Organisations sign up to receive fresh fruit boxes. There are a number to choose from. Once the selection is made and confirmed, Gingerbox delivers. To corporates only — the startup isn’t delivering to individuals at this point in time.
Gingerbox’s focus on fruits for offices is actually as a result of learnings from the startup’s previous incarnation, which was known as Jaramall. Visitors to that site will see a note informing them of the change. In Gingerbox’s past life as Jaramall, the online store carried products across different categories, including household items, personal care and baby products. Over time, the site skewed significantly towards food.

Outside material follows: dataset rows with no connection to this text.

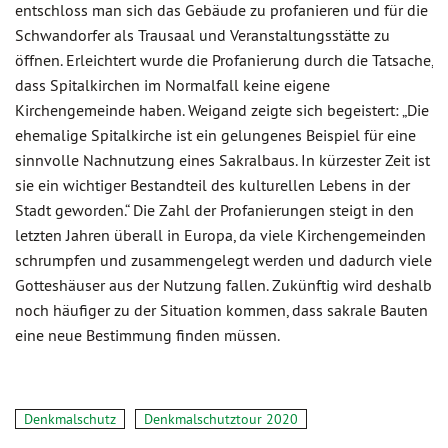
entschloss man sich das Gebäude zu profanieren und für die
Schwandorfer als Trausaal und Veranstaltungsstätte zu
öffnen. Erleichtert wurde die Profanierung durch die Tatsache,
dass Spitalkirchen im Normalfall keine eigene
Kirchengemeinde haben. Weigand zeigte sich begeistert: „Die
ehemalige Spitalkirche ist ein gelungenes Beispiel für eine
sinnvolle Nachnutzung eines Sakralbaus. In kürzester Zeit ist
sie ein wichtiger Bestandteil des kulturellen Lebens in der
Stadt geworden.“ Die Zahl der Profanierungen steigt in den
letzten Jahren überall in Europa, da viele Kirchengemeinden
schrumpfen und zusammengelegt werden und dadurch viele
Gotteshäuser aus der Nutzung fallen. Zukünftig wird deshalb
noch häufiger zu der Situation kommen, dass sakrale Bauten
eine neue Bestimmung finden müssen.
Denkmalschutz
Denkmalschutztour 2020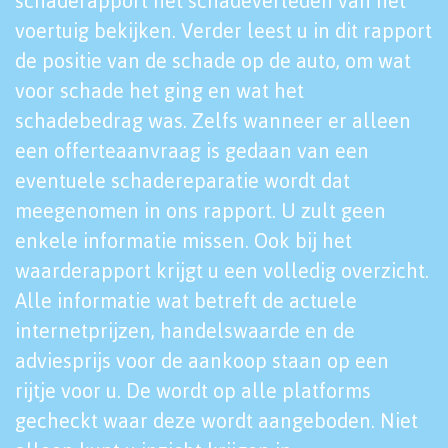
schaderapport het schadeverleden van het
voertuig bekijken. Verder leest u in dit rapport
de positie van de schade op de auto, om wat
voor schade het ging en wat het
schadebedrag was. Zelfs wanneer er alleen
een offerteaanvraag is gedaan van een
eventuele schadereparatie wordt dat
meegenomen in ons rapport. U zult geen
enkele informatie missen. Ook bij het
waarderapport krijgt u een volledig overzicht.
Alle informatie wat betreft de actuele
internetprijzen, handelswaarde en de
adviesprijs voor de aankoop staan op een
rijtje voor u. De wordt op alle platforms
gecheckt waar deze wordt aangeboden. Niet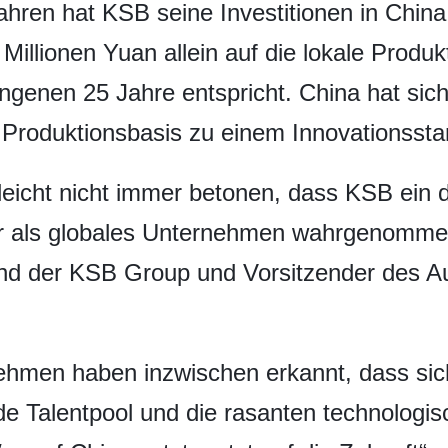
ahren hat KSB seine Investitionen in Chin
 Millionen Yuan allein auf die lokale Prod
genen 25 Jahre entspricht. China hat sich
 Produktionsbasis zu einem Innovationssta
elleicht nicht immer betonen, dass KSB ei
eher als globales Unternehmen wahrgenomme
nd der KSB Group und Vorsitzender des A
ehmen haben inzwischen erkannt, dass sic
e Talentpool und die rasanten technologisc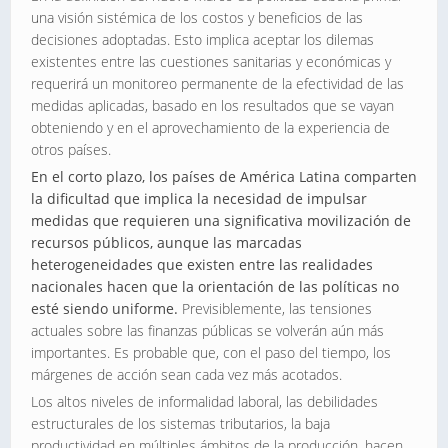
una visión sistémica de los costos y beneficios de las
decisiones adoptadas. Esto implica aceptar los dilemas
existentes entre las cuestiones sanitarias y económicas y
requerirá un monitoreo permanente de la efectividad de las
medidas aplicadas, basado en los resultados que se vayan
obteniendo y en el aprovechamiento de la experiencia de
otros países.
En el corto plazo, los países de América Latina comparten
la dificultad que implica la necesidad de impulsar
medidas que requieren una significativa movilización de
recursos públicos, aunque las marcadas
heterogeneidades que existen entre las realidades
nacionales hacen que la orientación de las políticas no
esté siendo uniforme.
Previsiblemente, las tensiones
actuales sobre las finanzas públicas se volverán aún más
importantes. Es probable que, con el paso del tiempo, los
márgenes de acción sean cada vez más acotados.
Los altos niveles de informalidad laboral, las debilidades
estructurales de los sistemas tributarios, la baja
productividad en múltiples ámbitos de la producción, hacen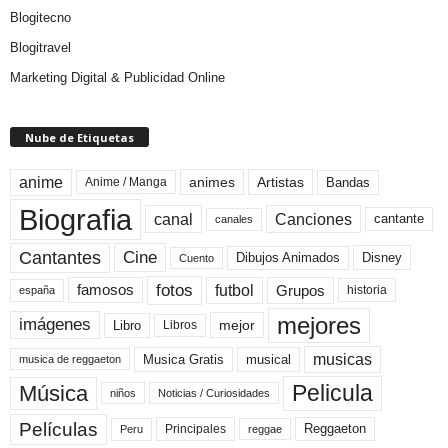
Blogitecno
Blogitravel
Marketing Digital & Publicidad Online
Nube de Etiquetas
anime
animes
Artistas
Bandas
Anime / Manga
Biografia
canal
Canciones
cantante
canales
Cine
Cantantes
Dibujos Animados
Disney
Cuento
fotos
futbol
Grupos
famosos
historia
españa
mejores
imágenes
mejor
Libro
Libros
musicas
Musica Gratis
musical
musica de reggaeton
Pelicula
Música
niños
Noticias / Curiosidades
Películas
Reggaeton
Principales
Peru
reggae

On becoming one of the first cohort of 440NG accelerator funded ventures, the startup is officially pivoting and has reimagined itself as Gingerbox.
According to Kunle Jinadu, the founder, Gingerbox will eventually go beyond fruits for offices again, and increase its range of products and customer segments over time. This time, I presume the scaling will be data driven.
Speaking of scale, despite the brutally lean approach the startup has adopted, Gingerbox still finds itself having to do some things that don’t scale. While cash on delivery is pretty standard by now for ecommerce in Africa, grocery startups like Supermart pointedly refuse to support it, insisting instead on receiving payment upfront and electronically, because of the perishable nature of their goods. Gingerbox hasn’t quite settled on one model over the other, and at the moment interacts with each customer to come to a payment arrangement that is mutually convenient. It definitely helps that their customers right now are just corporates, and not individuals.
Asides the convenience of delivery, healthy eating is one of Gingerbox’s value propositions, and founder, Kunle says that even as the operation scales, Gingerbox’s focus will remain on health food only.